To kick off a conversation, simply ask your child if they think misinformation is abundant on the internet. Chances are, they’re keenly aware of how chock-full of clickbait and hoaxes the internet is. Not only does this raise consciousness of the issue, but it gives you a sense of where you’re starting with your student. Now that you’ve got the ball rolling, it’s time to probe and “size-up” their internet sleuthing skills. Ask them how they read critically to detect untrustworthy information whilst conducting internet research. Through Socratic discussion, guide them towards the four pillars of critically evaluating information relevance, accuracy, biased perspective, and reliability. Ideally, your definitions will be similar to these:

Relevance: the information’s level of importance to a particular reading purpose or explicitly stated need for that information.

Accuracy: the extent to which information contains factual and updated details that can be verified by consulting alternative and/or primary sources.

Bias/Perspective: the position or slant toward which an author shapes information.

Reliability: the information’s level of trustworthiness based on information about the author and the publishing body.

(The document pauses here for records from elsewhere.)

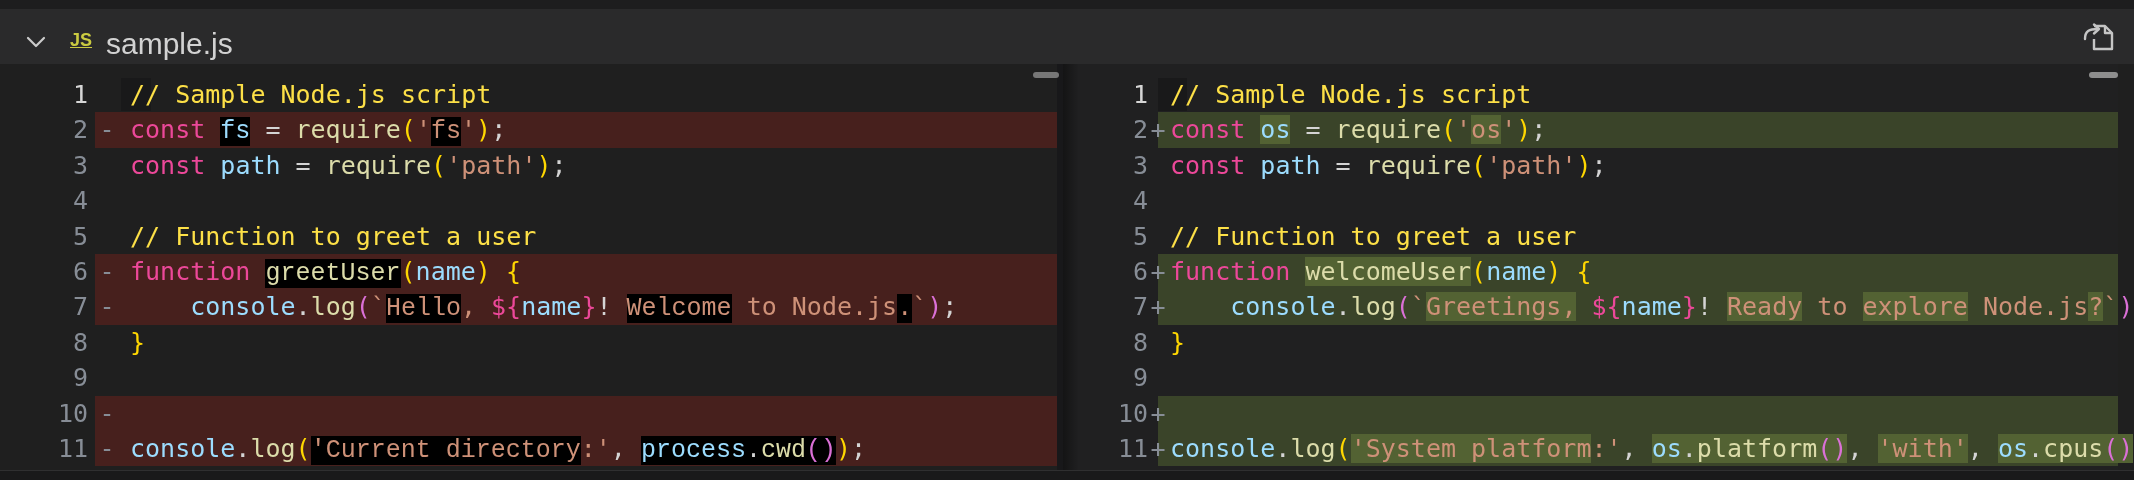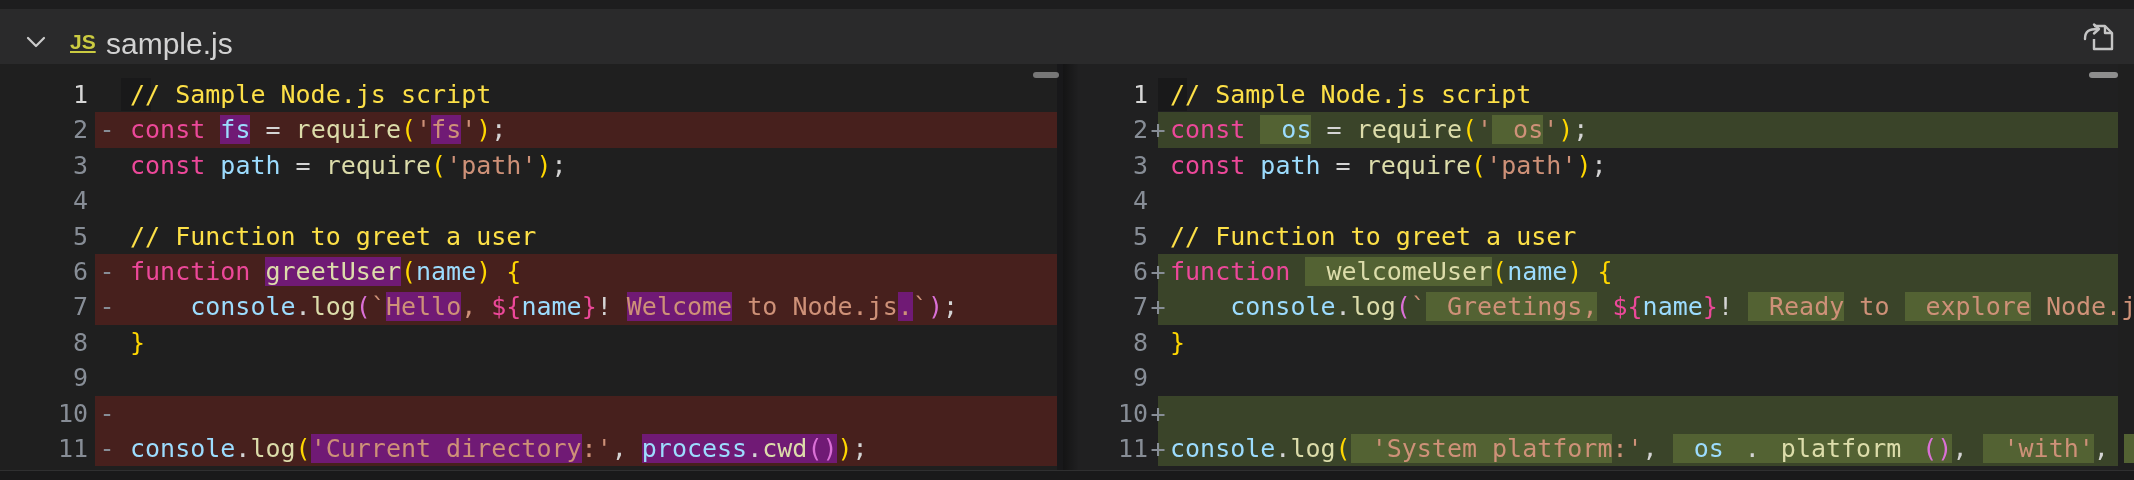--- a/index.html
+++ b/index.html
@@ -8,21 +8,21 @@
     background:#1f1f1f;
     font-family:"DejaVu Sans Mono","Liberation Mono",monospace;
   }
   
   .titlebar{position:absolute;top:0;left:0;right:0;height:64px;background:#2a2a2b;}
   .topstrip{position:absolute;top:0;left:0;right:0;height:9px;background:#1d1d1e;}
   .chevron{position:absolute;left:24px;top:31px;width:24px;height:22px;cursor:pointer;}
   .js-badge{
     position:absolute;left:70px;top:30px;
     font-family:"Liberation Sans",sans-serif;font-weight:bold;
-    font-size:21px;color:#cbcb41;letter-spacing:0px;text-decoration:underline;
+    font-size:18px;color:#cbcb41;letter-spacing:0px;text-decoration:underline;
   }
   .file-name{
     position:absolute;left:106px;top:27px;
     font-family:"Liberation Sans",sans-serif;
     font-size:30px;color:#d2d2d2;
   }
   .action-btn{position:absolute;right:16px;top:18px;width:38px;height:38px;cursor:pointer;background:transparent;border:none;padding:0;}
   
   .diff-editor{position:absolute;top:64px;left:0;right:0;bottom:0;}
   .pane{position:absolute;top:0;bottom:0;padding-top:13px;box-sizing:border-box;}
@@ -44,22 +44,22 @@
   .ln.bright{color:#d6d6d6;}
   .sign{position:absolute;top:0;text-align:center;color:#878d96;z-index:2;}
   .pane-left .sign{left:94px;width:26px;}
   .pane-right .sign{left:84px;width:22px;}
   .code{position:absolute;top:0;z-index:2;}
   .pane-left .code{left:130px;}
   .pane-right .code{left:107px;}
   .tk{display:inline;}
   .cm{color:#fde047}.kw{color:#ec4899}.vr{color:#9cdcfe}.fn{color:#dcdcaa}
   .st{color:#ce9178}.pn{color:#d4d4d4}.b1{color:#ffd700}.b2{color:#da70d6}
-  .pane-left .tk.hl{background:#701a75;}
-  .pane-right .tk.hl{background:#536233;padding-left:21px;}
+  .pane-left .tk.hl{background:#000000;font-family:Liberation Mono, monospace;}
+  .pane-right .tk.hl{background:#536233;}
   
   .slider{position:absolute;height:6px;border-radius:3px;z-index:6;cursor:pointer;}
   .slider-left{left:1033px;top:8px;width:26px;background:#777;}
   .slider-right{left:2089px;top:8px;width:29px;background:#8e8e8e;}
   
   .bottom-edge{position:absolute;left:0;right:0;top:406px;height:11px;background:#19191a;border-top:1px solid #2f2f30;z-index:7;}
 </style>
 </head>
 <body>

Once you’ve identified the four pillars and agreed on their definitions, you’ll want to establish the relationships between them. More often than not, we fail to recognize misinformation lacks at least one pillar, but not necessarily all of them. For example, it is common for unreliable political pieces to include irrelevant details, and be written with a clear bias. Less often will you read political pieces where accuracy or reliability is compromised. 

When one sets out to misinform, it’s often their intent to do so as believably as possible. For that reason, authors, trustworthy and untrustworthy alike, will attempt to appeal to some of the pillars. It’s much harder to recognize misinformation when it’s not entirely inaccurate. Subsequently, it’s pivotal your child recognizes that reliable information should satisfy all four criteria. You can do this by attempting to omit one of the pillars and then providing an example of misinformation that satisfies our other three pillars. Exercises like these stress-test your child’s reading comprehension skills, which are fundamental to reading critically.

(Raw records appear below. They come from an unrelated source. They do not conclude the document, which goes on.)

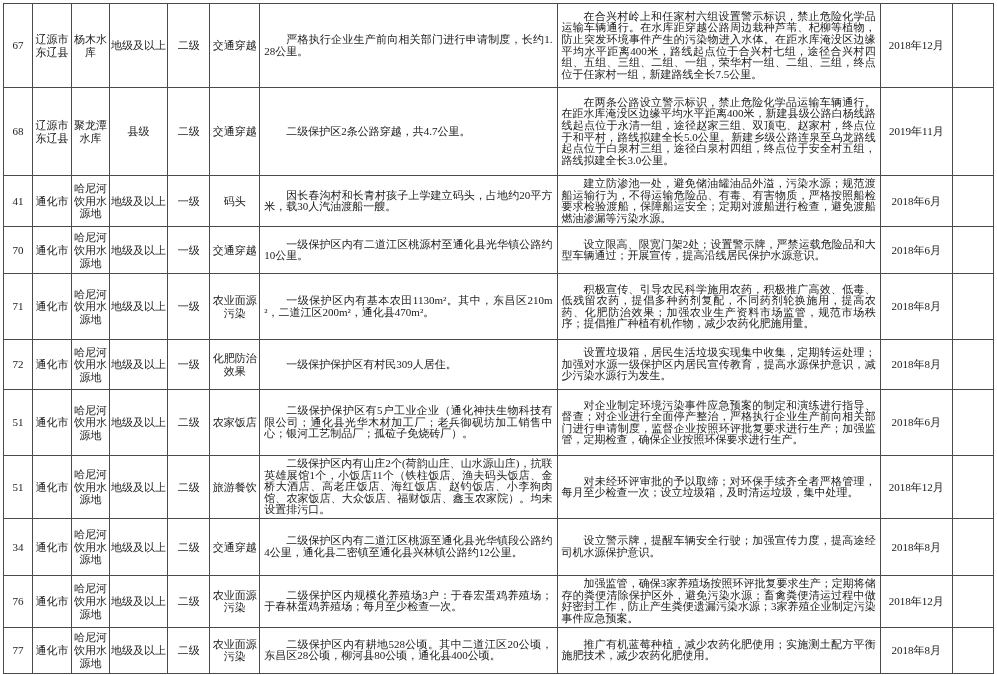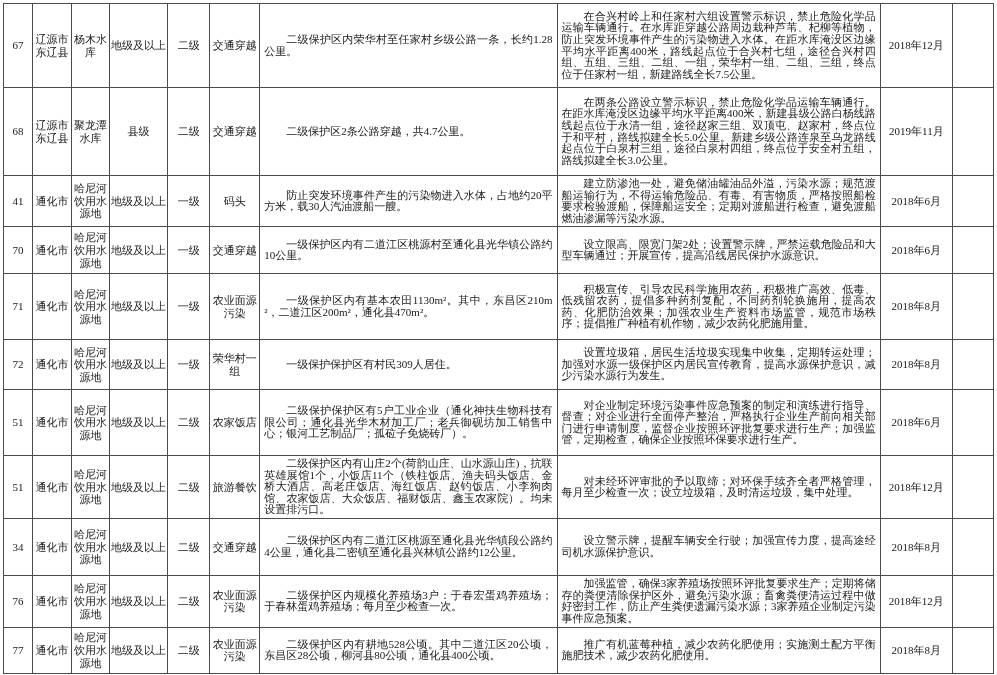--- a/index.html
+++ b/index.html
@@ -58,21 +58,21 @@
       <col style="width:41px">
   </colgroup>
   <tbody>
     <tr style="height:84px">
       <td class="c">67</td>
       <td class="c">辽源市东辽县</td>
       <td class="c">杨木水库</td>
       <td class="c">地级及以上</td>
       <td class="c">二级</td>
       <td class="c">交通穿越</td>
-      <td class="dense">二级保护区内荣华村至任家村乡级公路一条，长约1.28公里。</td>
+      <td class="dense">严格执行企业生产前向相关部门进行申请制度，长约1.28公里。</td>
       <td class="dense">在合兴村岭上和任家村六组设置警示标识，禁止危险化学品运输车辆通行。在水库距穿越公路周边栽种芦苇、杞柳等植物，防止突发环境事件产生的污染物进入水体。在距水库淹没区边缘平均水平距离400米，路线起点位于合兴村七组，途径合兴村四组、五组、三组、二组、一组，荣华村一组、二组、三组，终点位于任家村一组，新建路线全长7.5公里。</td>
       <td class="c">2018年12月</td>
       <td class="c blank"></td>
     </tr>
     <tr style="height:88px">
       <td class="c">68</td>
       <td class="c">辽源市东辽县</td>
       <td class="c">聚龙潭水库</td>
       <td class="c">县级</td>
       <td class="c">二级</td>
@@ -82,21 +82,21 @@
       <td class="c">2019年11月</td>
       <td class="c blank"></td>
     </tr>
     <tr style="height:48px">
       <td class="c">41</td>
       <td class="c">通化市</td>
       <td class="c">哈尼河饮用水源地</td>
       <td class="c">地级及以上</td>
       <td class="c">一级</td>
       <td class="c">码头</td>
-      <td class="dense">防止突发环境事件产生的污染物进入水体，占地约20平方米，载30人汽油渡船一艘。</td>
+      <td class="dense">因长春沟村和长青村孩子上学建立码头，占地约20平方米，载30人汽油渡船一艘。</td>
       <td class="dense">建立防渗池一处，避免储油罐油品外溢，污染水源；规范渡船运输行为，不得运输危险品、有毒、有害物质，严格按照船检要求检验渡船，保障船运安全；定期对渡船进行检查，避免渡船燃油渗漏等污染水源。</td>
       <td class="c">2018年6月</td>
       <td class="c blank"></td>
     </tr>
     <tr style="height:47px">
       <td class="c">70</td>
       <td class="c">通化市</td>
       <td class="c">哈尼河饮用水源地</td>
       <td class="c">地级及以上</td>
       <td class="c">一级</td>
@@ -117,21 +117,21 @@
       <td class="dense">积极宣传、引导农民科学施用农药，积极推广高效、低毒、低残留农药，提倡多种药剂复配，不同药剂轮换施用，提高农药、化肥防治效果；加强农业生产资料市场监管，规范市场秩序；提倡推广种植有机作物，减少农药化肥施用量。</td>
       <td class="c">2018年8月</td>
       <td class="c blank"></td>
     </tr>
     <tr style="height:50px">
       <td class="c">72</td>
       <td class="c">通化市</td>
       <td class="c">哈尼河饮用水源地</td>
       <td class="c">地级及以上</td>
       <td class="c">一级</td>
-      <td class="c">荣华村一组</td>
+      <td class="c">化肥防治效果</td>
       <td class="dense">一级保护保护区有村民309人居住。</td>
       <td class="dense">设置垃圾箱，居民生活垃圾实现集中收集，定期转运处理；加强对水源一级保护区内居民宣传教育，提高水源保护意识，减少污染水源行为发生。</td>
       <td class="c">2018年8月</td>
       <td class="c blank"></td>
     </tr>
     <tr style="height:66px">
       <td class="c">51</td>
       <td class="c">通化市</td>
       <td class="c">哈尼河饮用水源地</td>
       <td class="c">地级及以上</td>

Examples: Check out these famous hoax stories that had many readers fooled: Hoax Museum Newspapers & Magazines. Aside from being super strange and imaginative, they’re almost a sort of “cadaver-stories” your student can read critically, dissect, and analyze. Encourage them to demonstrate their ability to recognize misinformation and support their argument with evidence. Try and see if you and your child can spot where within these famous stories certain pillars fail! You could even mix in some totally-true but unbelievable stories for an extra element of surprise!

You’ve talked the talk, but now you need to walk the walk. Children often lead by example, so they’ll look to you as a model for critically evaluating information. Truthfully, it can be a hard turn model critically evaluating information for your child. Opportunities to read critically and recognize misinformation aren’t necessarily abundant, but they exist, nonetheless. During nearly any dinner conversation, when your child recites a fun fact, or something they learned, you can ask them “do you think that’s true?” The notion that the information isn’t inherently true might be striking for your child but observing this initial reaction to new, contradictory information is important. Remember, you’re never short opportunities to engage your child’s critically thinking skills!